The other thing to note is that Google is still trading at a discounted multiple as compared to its cloud computing/artificial intelligence peers. This holds up on both a GAAP and a non-GAAP basis. Since GAAP provides a more sensible comparison across different firms, however, we should focus on that metric in particular. Google’s GAAP P/E of 29.10 is cheaper than Microsoft’s and far cheaper than Amazon’s on a trailing twelve month basis. Its forward GAAP P/E of 24.58 provides a more significant discount as compared to Microsoft and what is still a significant discount against Amazon. On a relative value basis, Google still looks cheap.
Conclusion
I am optimistic for Google as well as its stock. Considering the increasing profitability and ongoing growth in Google Cloud, as well as recent progress in AI product development, I think the near-term looks bright. Additionally, Google shares are not particularly expensive on a historical basis and are trading at a material discount as compared to its two closest peers. I’m calling it a buy.

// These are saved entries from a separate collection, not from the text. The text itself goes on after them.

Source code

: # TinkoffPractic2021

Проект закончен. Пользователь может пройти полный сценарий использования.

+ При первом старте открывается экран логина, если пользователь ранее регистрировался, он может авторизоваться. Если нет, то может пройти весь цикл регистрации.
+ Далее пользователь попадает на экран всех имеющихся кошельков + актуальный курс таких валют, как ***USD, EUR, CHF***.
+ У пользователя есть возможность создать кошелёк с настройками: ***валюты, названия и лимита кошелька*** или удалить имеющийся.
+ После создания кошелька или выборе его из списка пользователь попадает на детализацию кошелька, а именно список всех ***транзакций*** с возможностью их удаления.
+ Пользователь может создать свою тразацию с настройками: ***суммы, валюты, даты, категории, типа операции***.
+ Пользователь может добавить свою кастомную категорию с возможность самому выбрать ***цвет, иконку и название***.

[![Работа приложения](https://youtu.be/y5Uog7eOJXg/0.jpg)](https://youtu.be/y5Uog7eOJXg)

Analyst’s Disclosure: I/we have no stock, option or similar derivative position in any of the companies mentioned, and no plans to initiate any such positions within the next 72 hours. I wrote this article myself, and it expresses my own opinions. I am not receiving compensation for it (other than from Seeking Alpha). I have no business relationship with any company whose stock is mentioned in this article.